Grossing only $2 million worldwide against a $50 million budget, The Contractor should now be marked in everyone’s minds as one of the worst flops this decade has yet seen. But due to its obscurity, thanks to a limited release and almost zero marketing, it has evaded such a notorious reputation. It is debatable whether this is a good or a bad thing; is a negative reputation better than no reputation at all? Either way, this action-drama vehicle for Chris Pine has been condemned by the ruthless movie gods to spend the rest of its release in cinematic purgatory, where no one will ever talk about it, much less come out to see it.

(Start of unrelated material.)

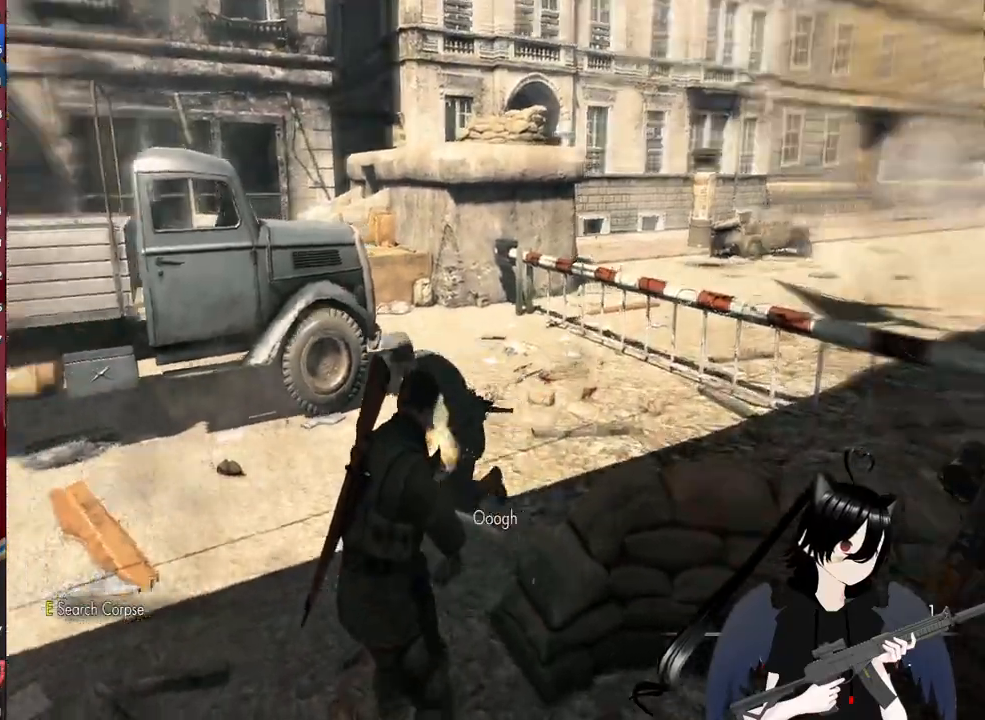
{"keys": ["d", "w"], "mouse": [], "mouse_move": "still", "events": [[300, "d", "down"], [400, "mouse_left", "up"]]}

It’s unsurprising but also undeserving, because the film isn’t bad. Pine stars as James Harper, a decorated soldier who is suddenly discharged from the military after they discover he has been using steroids for medical purposes. To compensate for the benefits that the army have stripped from him and to keep his family out of debt, he joins a secret operations force in the Department of Defence run by Rusty Jennings (Kiefer Sutherland). After the first mission to assassinate a terrorist associate goes deadly wrong, James abandons his colleague and friend Mike (Ben Foster) to complete the operation, but then quickly falls into a web of lies and double-crosses, to the point where his relationship with his family is jeopardised and there are assassins left and right who are out for his blood.
What the film really has going for it is Pine’s performance. He proves his worth as a dramatic actor as well as a dynamic action star. In the nicely brutal fight scenes (which are occasionally diluted by some phoney CGI blood) Pine is convincingly ruthless and aids the realism that the movie strives for. James Harper certainly isn’t a clean-cut 12A hero: he’s a believable soldier who will do anything to complete a mission, effortlessly turning cold-blooded when the situation calls for it. Although, like a typical movie hero, he somehow endures the kind of pain that no human would suffer without collapsing from exhaustion, Pine nonetheless grounds his character with a realistic emotional depth, unafraid to display deep anguish. He has definitely proved himself to be the thinking man’s Gerard Butler, but it’s a depressing thought that Butler’s movies still make more cash.
The Contractor is released digitally on demand on 6th May 2022.